**EXERCISE**
Your answer should consist only of the lines below from the one with "JalRangeCheckAir | 22000746 | 2" through the one with "9 | 262,144", copied exactly.

**MATERIAL TO PROCESS**

+++++

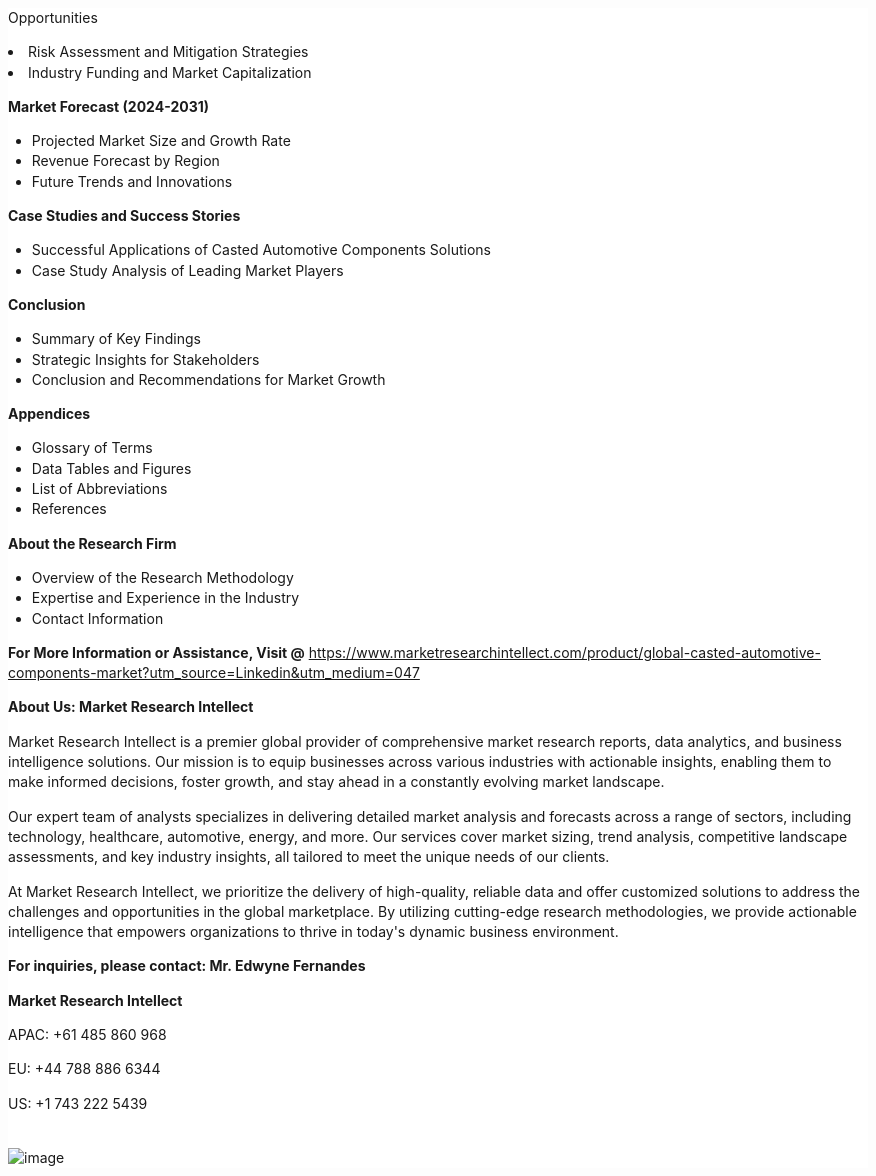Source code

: Opportunities</li><li>Risk Assessment and Mitigation Strategies</li><li>Industry Funding and Market Capitalization</li></ul><p><strong>Market Forecast (2024-2031)</strong></p><ul><li>Projected Market Size and Growth Rate</li><li>Revenue Forecast by Region</li><li>Future Trends and Innovations</li></ul><p><strong>Case Studies and Success Stories</strong></p><ul><li>Successful Applications of Casted Automotive Components Solutions</li><li>Case Study Analysis of Leading Market Players</li></ul><p><strong>Conclusion</strong></p><ul><li>Summary of Key Findings</li><li>Strategic Insights for Stakeholders</li><li>Conclusion and Recommendations for Market Growth</li></ul><p><strong>Appendices</strong></p><ul><li>Glossary of Terms</li><li>Data Tables and Figures</li><li>List of Abbreviations</li><li>References</li></ul><p><strong>About the Research Firm</strong></p><ul><li>Overview of the Research Methodology</li><li>Expertise and Experience in the Industry</li><li>Contact Information</li></ul></div><div class="article-main__content" data-test-id="publishing-text-block"><p><span class="font-[700]"><strong>For More Information or Assistance, Visit @</strong>&nbsp;<a href="https://www.marketresearchintellect.com/product/global-casted-automotive-components-market?utm_source=Linkedin&utm_medium=047">https://www.marketresearchintellect.com/product/global-casted-automotive-components-market?utm_source=Linkedin&utm_medium=047</a></span></p><p><strong>About Us: Market Research Intellect</strong></p><p>Market Research Intellect is a premier global provider of comprehensive market research reports, data analytics, and business intelligence solutions. Our mission is to equip businesses across various industries with actionable insights, enabling them to make informed decisions, foster growth, and stay ahead in a constantly evolving market landscape.</p><p>Our expert team of analysts specializes in delivering detailed market analysis and forecasts across a range of sectors, including technology, healthcare, automotive, energy, and more. Our services cover market sizing, trend analysis, competitive landscape assessments, and key industry insights, all tailored to meet the unique needs of our clients.</p><p>At Market Research Intellect, we prioritize the delivery of high-quality, reliable data and offer customized solutions to address the challenges and opportunities in the global marketplace. By utilizing cutting-edge research methodologies, we provide actionable intelligence that empowers organizations to thrive in today's dynamic business environment.</p><p><strong>For inquiries, please contact: Mr. Edwyne Fernandes</strong></p><p><strong>Market Research Intellect</strong></p><p>APAC: +61 485 860 968</p><p>EU: +44 788 886 6344</p><p>US: +1 743 222 5439</p></div><div class="article-main__content" data-test-id="publishing-text-block">&nbsp;</div>
![image](https://github.com/user-attachments/assets/d1c84296-c8df-421c-9176-3d75c8aec7c0)
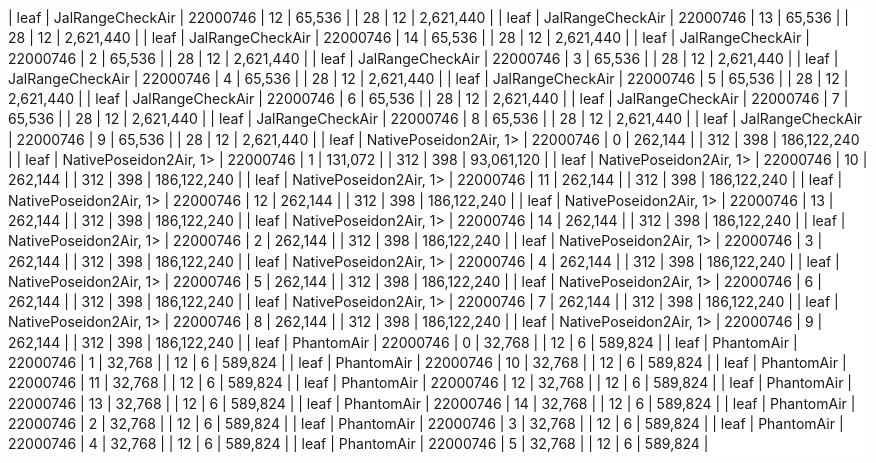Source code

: | leaf | JalRangeCheckAir | 22000746 | 12 | 65,536 |  | 28 | 12 | 2,621,440 | 
| leaf | JalRangeCheckAir | 22000746 | 13 | 65,536 |  | 28 | 12 | 2,621,440 | 
| leaf | JalRangeCheckAir | 22000746 | 14 | 65,536 |  | 28 | 12 | 2,621,440 | 
| leaf | JalRangeCheckAir | 22000746 | 2 | 65,536 |  | 28 | 12 | 2,621,440 | 
| leaf | JalRangeCheckAir | 22000746 | 3 | 65,536 |  | 28 | 12 | 2,621,440 | 
| leaf | JalRangeCheckAir | 22000746 | 4 | 65,536 |  | 28 | 12 | 2,621,440 | 
| leaf | JalRangeCheckAir | 22000746 | 5 | 65,536 |  | 28 | 12 | 2,621,440 | 
| leaf | JalRangeCheckAir | 22000746 | 6 | 65,536 |  | 28 | 12 | 2,621,440 | 
| leaf | JalRangeCheckAir | 22000746 | 7 | 65,536 |  | 28 | 12 | 2,621,440 | 
| leaf | JalRangeCheckAir | 22000746 | 8 | 65,536 |  | 28 | 12 | 2,621,440 | 
| leaf | JalRangeCheckAir | 22000746 | 9 | 65,536 |  | 28 | 12 | 2,621,440 | 
| leaf | NativePoseidon2Air<BabyBearParameters>, 1> | 22000746 | 0 | 262,144 |  | 312 | 398 | 186,122,240 | 
| leaf | NativePoseidon2Air<BabyBearParameters>, 1> | 22000746 | 1 | 131,072 |  | 312 | 398 | 93,061,120 | 
| leaf | NativePoseidon2Air<BabyBearParameters>, 1> | 22000746 | 10 | 262,144 |  | 312 | 398 | 186,122,240 | 
| leaf | NativePoseidon2Air<BabyBearParameters>, 1> | 22000746 | 11 | 262,144 |  | 312 | 398 | 186,122,240 | 
| leaf | NativePoseidon2Air<BabyBearParameters>, 1> | 22000746 | 12 | 262,144 |  | 312 | 398 | 186,122,240 | 
| leaf | NativePoseidon2Air<BabyBearParameters>, 1> | 22000746 | 13 | 262,144 |  | 312 | 398 | 186,122,240 | 
| leaf | NativePoseidon2Air<BabyBearParameters>, 1> | 22000746 | 14 | 262,144 |  | 312 | 398 | 186,122,240 | 
| leaf | NativePoseidon2Air<BabyBearParameters>, 1> | 22000746 | 2 | 262,144 |  | 312 | 398 | 186,122,240 | 
| leaf | NativePoseidon2Air<BabyBearParameters>, 1> | 22000746 | 3 | 262,144 |  | 312 | 398 | 186,122,240 | 
| leaf | NativePoseidon2Air<BabyBearParameters>, 1> | 22000746 | 4 | 262,144 |  | 312 | 398 | 186,122,240 | 
| leaf | NativePoseidon2Air<BabyBearParameters>, 1> | 22000746 | 5 | 262,144 |  | 312 | 398 | 186,122,240 | 
| leaf | NativePoseidon2Air<BabyBearParameters>, 1> | 22000746 | 6 | 262,144 |  | 312 | 398 | 186,122,240 | 
| leaf | NativePoseidon2Air<BabyBearParameters>, 1> | 22000746 | 7 | 262,144 |  | 312 | 398 | 186,122,240 | 
| leaf | NativePoseidon2Air<BabyBearParameters>, 1> | 22000746 | 8 | 262,144 |  | 312 | 398 | 186,122,240 | 
| leaf | NativePoseidon2Air<BabyBearParameters>, 1> | 22000746 | 9 | 262,144 |  | 312 | 398 | 186,122,240 | 
| leaf | PhantomAir | 22000746 | 0 | 32,768 |  | 12 | 6 | 589,824 | 
| leaf | PhantomAir | 22000746 | 1 | 32,768 |  | 12 | 6 | 589,824 | 
| leaf | PhantomAir | 22000746 | 10 | 32,768 |  | 12 | 6 | 589,824 | 
| leaf | PhantomAir | 22000746 | 11 | 32,768 |  | 12 | 6 | 589,824 | 
| leaf | PhantomAir | 22000746 | 12 | 32,768 |  | 12 | 6 | 589,824 | 
| leaf | PhantomAir | 22000746 | 13 | 32,768 |  | 12 | 6 | 589,824 | 
| leaf | PhantomAir | 22000746 | 14 | 32,768 |  | 12 | 6 | 589,824 | 
| leaf | PhantomAir | 22000746 | 2 | 32,768 |  | 12 | 6 | 589,824 | 
| leaf | PhantomAir | 22000746 | 3 | 32,768 |  | 12 | 6 | 589,824 | 
| leaf | PhantomAir | 22000746 | 4 | 32,768 |  | 12 | 6 | 589,824 | 
| leaf | PhantomAir | 22000746 | 5 | 32,768 |  | 12 | 6 | 589,824 | 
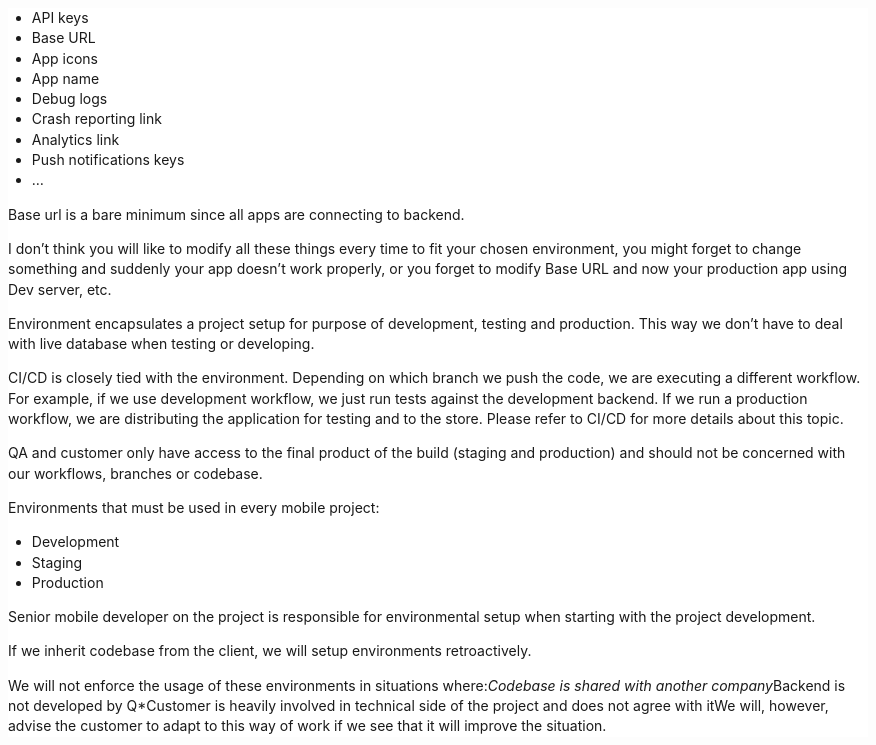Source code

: 




- API keys
- Base URL
- App icons
- App name
- Debug logs
- Crash reporting link
- Analytics link
- Push notifications keys
- …






Base url is a bare minimum since all apps are connecting to backend.


I don’t think you will like to modify all these things every time to fit your chosen environment, you might forget to change something and suddenly your app doesn’t work properly, or you forget to modify Base URL and now your production app using Dev server, etc.


Environment encapsulates a project setup for purpose of development, testing and production. This way we don’t have to deal with live database when testing or developing.


CI/CD is closely tied with the environment. Depending on which branch we push the code, we are executing a different workflow. For example, if we use development workflow, we just run tests against the development backend. If we run a production workflow, we are distributing the application for testing and to the store. Please refer to CI/CD for more details about this topic.


QA and customer only have access to the final product of the build (staging and production) and should not be concerned with our workflows, branches or codebase.


Environments that must be used in every mobile project:






- Development
- Staging
- Production









Senior mobile developer on the project is responsible for environmental setup when starting with the project development.


If we inherit codebase from the client, we will setup environments retroactively.


We will not enforce the usage of these environments in situations where:*Codebase is shared with another company*Backend is not developed by Q*Customer is heavily involved in technical side of the project and does not agree with itWe will, however, advise the customer to adapt to this way of work if we see that it will improve the situation.
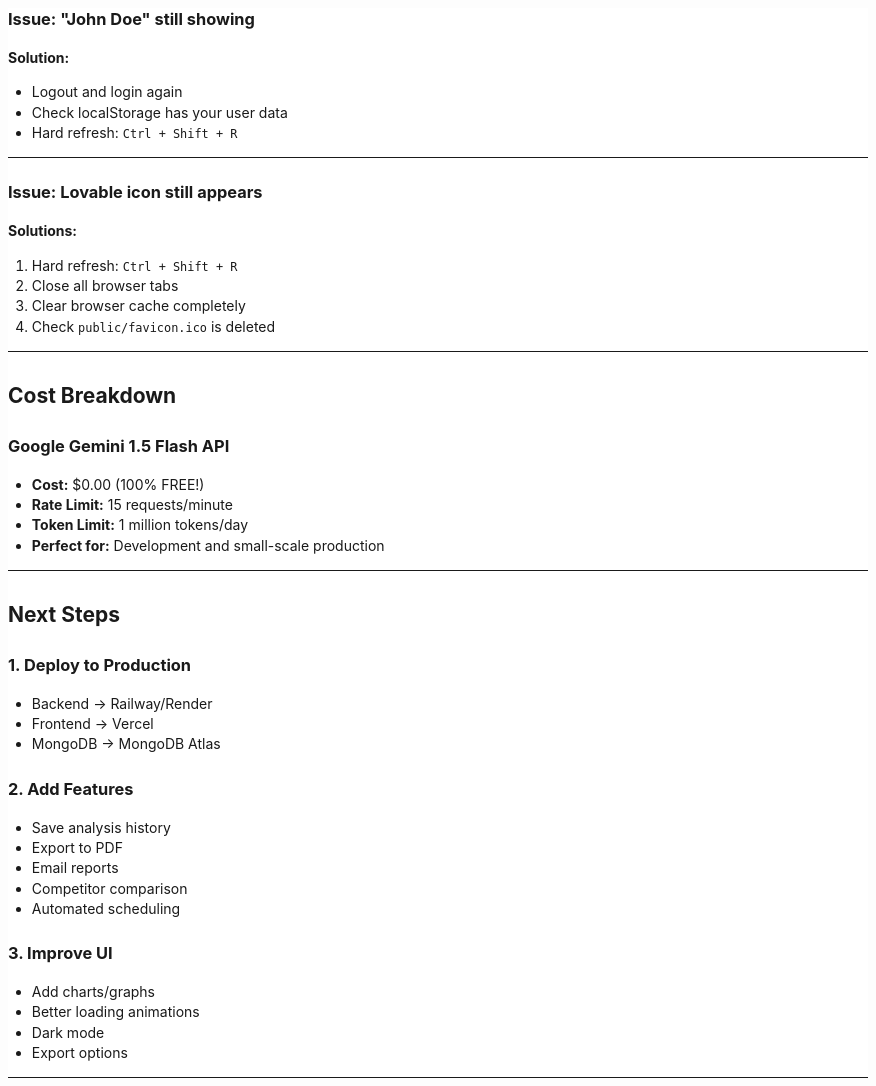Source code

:
### Issue: "John Doe" still showing

**Solution:**
- Logout and login again
- Check localStorage has your user data
- Hard refresh: `Ctrl + Shift + R`

---

### Issue: Lovable icon still appears

**Solutions:**
1. Hard refresh: `Ctrl + Shift + R`
2. Close all browser tabs
3. Clear browser cache completely
4. Check `public/favicon.ico` is deleted

---

## Cost Breakdown

### Google Gemini 1.5 Flash API
- **Cost:** $0.00 (100% FREE!)
- **Rate Limit:** 15 requests/minute
- **Token Limit:** 1 million tokens/day
- **Perfect for:** Development and small-scale production

---

## Next Steps

### 1. **Deploy to Production**
- Backend → Railway/Render
- Frontend → Vercel
- MongoDB → MongoDB Atlas

### 2. **Add Features**
- Save analysis history
- Export to PDF
- Email reports
- Competitor comparison
- Automated scheduling

### 3. **Improve UI**
- Add charts/graphs
- Better loading animations
- Dark mode
- Export options

---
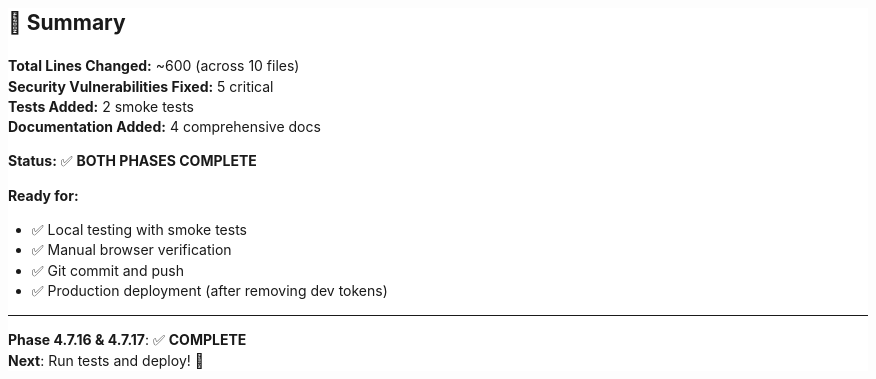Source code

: 
## 🎉 Summary

**Total Lines Changed:** ~600 (across 10 files)  
**Security Vulnerabilities Fixed:** 5 critical  
**Tests Added:** 2 smoke tests  
**Documentation Added:** 4 comprehensive docs  

**Status:** ✅ **BOTH PHASES COMPLETE**

**Ready for:**
- ✅ Local testing with smoke tests
- ✅ Manual browser verification
- ✅ Git commit and push
- ✅ Production deployment (after removing dev tokens)

---

**Phase 4.7.16 & 4.7.17**: ✅ **COMPLETE**  
**Next**: Run tests and deploy! 🚀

+++++

**FINISHED EXERCISE**
| leaf | JalRangeCheckAir | 22000746 | 2 | 65,536 |  | 28 | 12 | 2,621,440 | 
| leaf | JalRangeCheckAir | 22000746 | 3 | 65,536 |  | 28 | 12 | 2,621,440 | 
| leaf | JalRangeCheckAir | 22000746 | 4 | 65,536 |  | 28 | 12 | 2,621,440 | 
| leaf | JalRangeCheckAir | 22000746 | 5 | 65,536 |  | 28 | 12 | 2,621,440 | 
| leaf | JalRangeCheckAir | 22000746 | 6 | 65,536 |  | 28 | 12 | 2,621,440 | 
| leaf | JalRangeCheckAir | 22000746 | 7 | 65,536 |  | 28 | 12 | 2,621,440 | 
| leaf | JalRangeCheckAir | 22000746 | 8 | 65,536 |  | 28 | 12 | 2,621,440 | 
| leaf | JalRangeCheckAir | 22000746 | 9 | 65,536 |  | 28 | 12 | 2,621,440 | 
| leaf | NativePoseidon2Air<BabyBearParameters>, 1> | 22000746 | 0 | 262,144 |  | 312 | 398 | 186,122,240 | 
| leaf | NativePoseidon2Air<BabyBearParameters>, 1> | 22000746 | 1 | 131,072 |  | 312 | 398 | 93,061,120 | 
| leaf | NativePoseidon2Air<BabyBearParameters>, 1> | 22000746 | 10 | 262,144 |  | 312 | 398 | 186,122,240 | 
| leaf | NativePoseidon2Air<BabyBearParameters>, 1> | 22000746 | 11 | 262,144 |  | 312 | 398 | 186,122,240 | 
| leaf | NativePoseidon2Air<BabyBearParameters>, 1> | 22000746 | 12 | 262,144 |  | 312 | 398 | 186,122,240 | 
| leaf | NativePoseidon2Air<BabyBearParameters>, 1> | 22000746 | 13 | 262,144 |  | 312 | 398 | 186,122,240 | 
| leaf | NativePoseidon2Air<BabyBearParameters>, 1> | 22000746 | 14 | 262,144 |  | 312 | 398 | 186,122,240 | 
| leaf | NativePoseidon2Air<BabyBearParameters>, 1> | 22000746 | 2 | 262,144 |  | 312 | 398 | 186,122,240 | 
| leaf | NativePoseidon2Air<BabyBearParameters>, 1> | 22000746 | 3 | 262,144 |  | 312 | 398 | 186,122,240 | 
| leaf | NativePoseidon2Air<BabyBearParameters>, 1> | 22000746 | 4 | 262,144 |  | 312 | 398 | 186,122,240 | 
| leaf | NativePoseidon2Air<BabyBearParameters>, 1> | 22000746 | 5 | 262,144 |  | 312 | 398 | 186,122,240 | 
| leaf | NativePoseidon2Air<BabyBearParameters>, 1> | 22000746 | 6 | 262,144 |  | 312 | 398 | 186,122,240 | 
| leaf | NativePoseidon2Air<BabyBearParameters>, 1> | 22000746 | 7 | 262,144 |  | 312 | 398 | 186,122,240 | 
| leaf | NativePoseidon2Air<BabyBearParameters>, 1> | 22000746 | 8 | 262,144 |  | 312 | 398 | 186,122,240 | 
| leaf | NativePoseidon2Air<BabyBearParameters>, 1> | 22000746 | 9 | 262,144 |  | 312 | 398 | 186,122,240 | 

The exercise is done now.